= Ed Mandrake =

Canadian politician

Ed Mandrake, circa 2000

Edward Charles "Ed" Mandrake (born October 1, 1938 in Ethelbert, Manitoba - May 2, 2010) was a politician in Manitoba, Canada. He was a member of the Legislative Assembly of Manitoba from 1988 to 1990, representing the west-end Winnipeg riding of Assiniboia for the Manitoba Liberal Party.

The son of Walter Mandrake, he was educated at the Red River Community College, receiving a certificate in motor vehicle work. He worked in vehicle body repair before entering politics. Mandrake also served with the Canadian Army which he joined in 1956, holding administrative posts in Canada and Europe. He was honourably released with the rank of Warrant Officer in 1968. In 1958, he married Marie Wiwchar.

Mandrake first ran for office in the 1988 provincial election, and defeated incumbent Progressive Conservative Ric Nordman by 187 votes in Assiniboia. The Liberals increased their parliamentary representation from one seat to twenty in this election, and Mandrake sat as a member of the official opposition. Liberal support trailed off in the provincial election of 1990, and he was defeated by PC candidate Linda McIntosh. He did not seek a return to political office.

Mandrake later joined the Progressive Conservative Party of Canada. In 2003, he signed a petition opposing the party's merger with the Canadian Alliance.

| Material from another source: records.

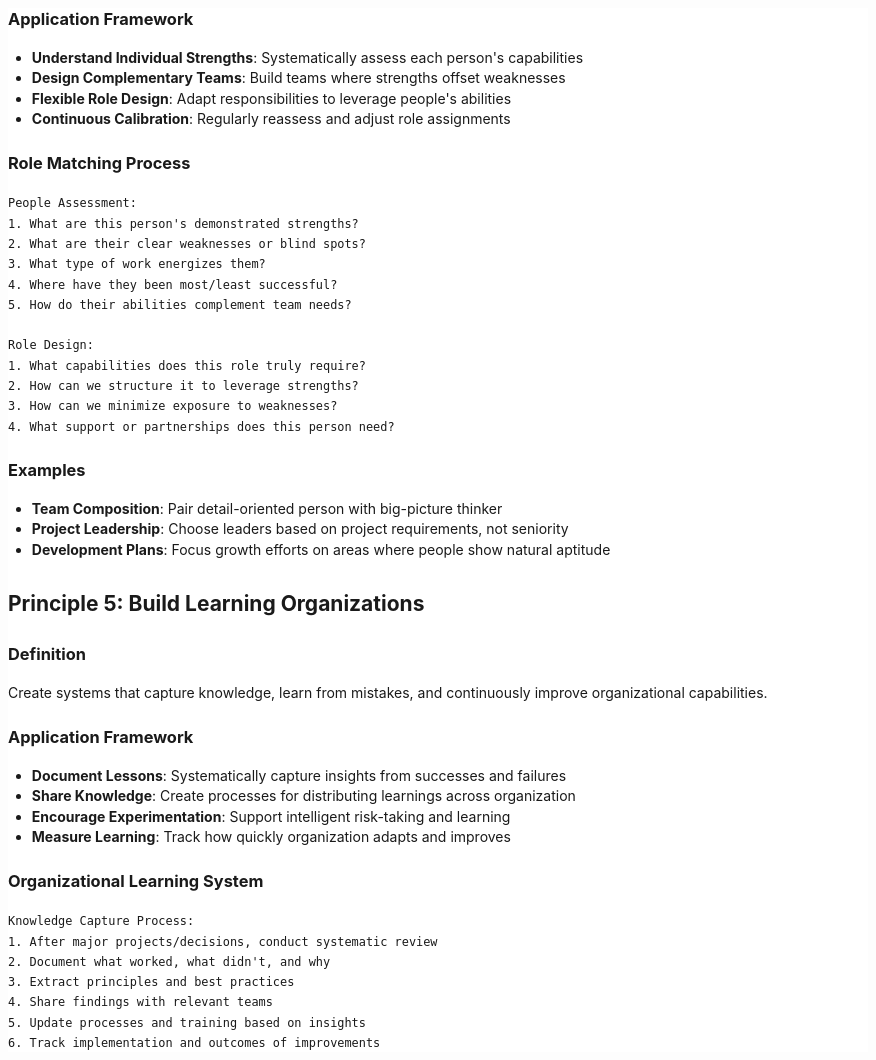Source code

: ### Application Framework
- **Understand Individual Strengths**: Systematically assess each person's capabilities
- **Design Complementary Teams**: Build teams where strengths offset weaknesses
- **Flexible Role Design**: Adapt responsibilities to leverage people's abilities
- **Continuous Calibration**: Regularly reassess and adjust role assignments

### Role Matching Process
```
People Assessment:
1. What are this person's demonstrated strengths?
2. What are their clear weaknesses or blind spots?
3. What type of work energizes them?
4. Where have they been most/least successful?
5. How do their abilities complement team needs?

Role Design:
1. What capabilities does this role truly require?
2. How can we structure it to leverage strengths?
3. How can we minimize exposure to weaknesses?
4. What support or partnerships does this person need?
```

### Examples
- **Team Composition**: Pair detail-oriented person with big-picture thinker
- **Project Leadership**: Choose leaders based on project requirements, not seniority
- **Development Plans**: Focus growth efforts on areas where people show natural aptitude

## Principle 5: Build Learning Organizations

### Definition
Create systems that capture knowledge, learn from mistakes, and continuously improve organizational capabilities.

### Application Framework
- **Document Lessons**: Systematically capture insights from successes and failures
- **Share Knowledge**: Create processes for distributing learnings across organization
- **Encourage Experimentation**: Support intelligent risk-taking and learning
- **Measure Learning**: Track how quickly organization adapts and improves

### Organizational Learning System
```
Knowledge Capture Process:
1. After major projects/decisions, conduct systematic review
2. Document what worked, what didn't, and why
3. Extract principles and best practices
4. Share findings with relevant teams
5. Update processes and training based on insights
6. Track implementation and outcomes of improvements
```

He died at the Victoria General Hospital in Winnipeg at the age of 71.

==Election results==

1988 Manitoba general election: Assiniboia
| Party | Candidate | Votes | % | ±% |
|  | Liberal | Ed Mandrake | 3,918 | 44.29 | +25.62 |
|  | Progressive Conservative | Ric Nordman | 3,731 | 42.18 | -9.44 |
|  | New Democratic | Robert Johannson | 1,031 | 11.65 | -18.06 |
|  | Western Independence | Linda Cress | 166 | 1.88 | n/a |
| Total valid votes |  |  | 8,846 | 100.00 | - |
| Rejected ballots |  |  | 13 | – | – |
| Turnout |  |  | 8,859 | 74.46 |
| Eligible voters |  |  | 11,898 |
Source: Elections Manitoba

v; t; e; 1990 Manitoba general election: Assiniboia
| Party | Candidate | Votes | % | ±% |
|  | Progressive Conservative | Linda McIntosh | 4,054 | 49.85 | 7.68 |
|  | Liberal | Ed Mandrake | 2,730 | 33.57 | -10.72 |
|  | New Democratic | Joan Johannson | 1,348 | 16.58 | 4.92 |
| Total valid votes |  |  | 8,132 | – | – |
| Rejected |  |  | 18 | – |
| Eligible voters / turnout |  |  | 11,672 | 69.83 | -4.63 |
Source(s) Source: Manitoba. Chief Electoral Officer (1999). Statement of Votes for the 37th Provincial General Election, September 21, 1999 (PDF) (Report). Winnipeg: Elections Manitoba.